November 17, 2009
Posted: 02:07 PM ET
By Doug Gross
And, according to the New Oxford American Dictionary, it's the word of the year.
"Unfriend" beat out a tech-heavy field that included "netbook," "hashtag" and "sexting" to take the annual honor.
"It has both currency and potential longevity," said Christine Lindberg, a language researcher for Oxford's U.S. dictionary program. "In the online social networking context, its meaning is understood, so its adoption as a modern verb form makes this an interesting choice for Word of the Year."
Oxford defines "unfriend," a verb, thusly: "To remove someone as a 'friend' on a social networking site such as Facebook."
Every year, Oxford tracks how the English language is changing. Researchers debate the merits of newly birthed terms and choose their word of the year "to reflect the ethos of the year and its lasting potential as a word of cultural significance and use."

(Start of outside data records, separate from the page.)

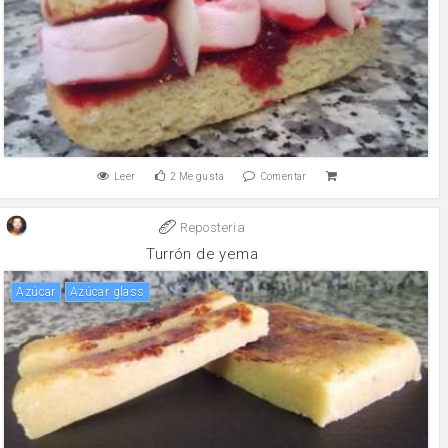
Leer
2
Me gusta
Comentar
Reposteria
Turrón de yema
Azúcar
Azúcar glass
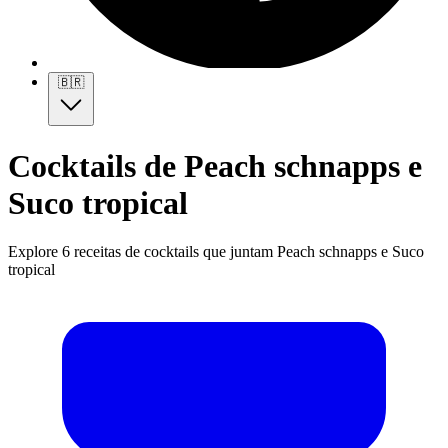
🇧🇷
Cocktails de Peach schnapps e
Suco tropical
Explore 6 receitas de cocktails que juntam Peach schnapps e Suco
tropical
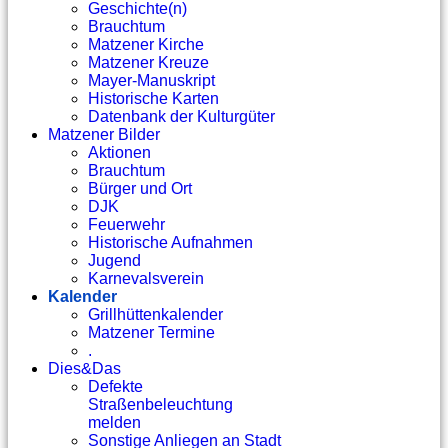
Geschichte(n)
Brauchtum
Matzener Kirche
Matzener Kreuze
Mayer-Manuskript
Historische Karten
Datenbank der Kulturgüter
Matzener Bilder
Aktionen
Brauchtum
Bürger und Ort
DJK
Feuerwehr
Historische Aufnahmen
Jugend
Karnevalsverein
Kalender
Grillhüttenkalender
Matzener Termine
.
Dies&Das
Defekte
Straßenbeleuchtung
melden
Sonstige Anliegen an Stadt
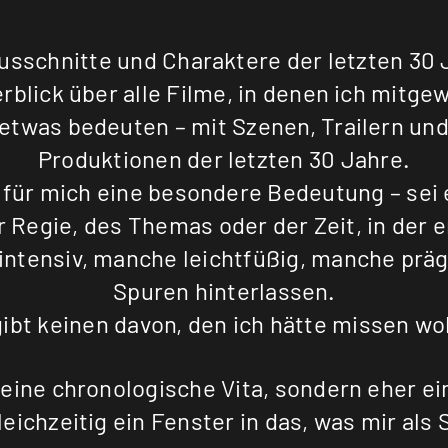
usschnitte und Charaktere der letzten 30 
erblick über alle Filme, in denen ich mitgew
etwas bedeuten – mit Szenen, Trailern un
Produktionen der letzten 30 Jahre.
 für mich eine besondere Bedeutung – sei 
r Regie, des Themas oder der Zeit, in der e
ntensiv, manche leichtfüßig, manche präg
Spuren hinterlassen.
gibt keinen davon, den ich hätte missen wol
eine chronologische Vita, sondern eher ein
leichzeitig ein Fenster in das, was mir als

A hashtag is the symbol (#) used on Twitter posts to allow them to be found more easily by other users, a netbook is a small portable laptop, and "sexting" is the act of sending sexually explicit texts or photos on a mobile phone.

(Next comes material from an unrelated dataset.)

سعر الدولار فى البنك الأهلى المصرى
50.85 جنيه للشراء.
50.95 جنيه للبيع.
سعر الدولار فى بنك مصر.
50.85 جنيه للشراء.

Other tech-related finalists this year were "paywall," a way of blocking parts of a Web site to all but paying customers, and "intexicated," the state of being distracted while driving because of sending a text message.
The economy provided "zombie bank," a financial institution still operating even though its liabilities are greater than its assets, and politics brought us "birther," which Oxford describes as "a conspiracy theorist who challenges President Obama's U.S. birth certificate."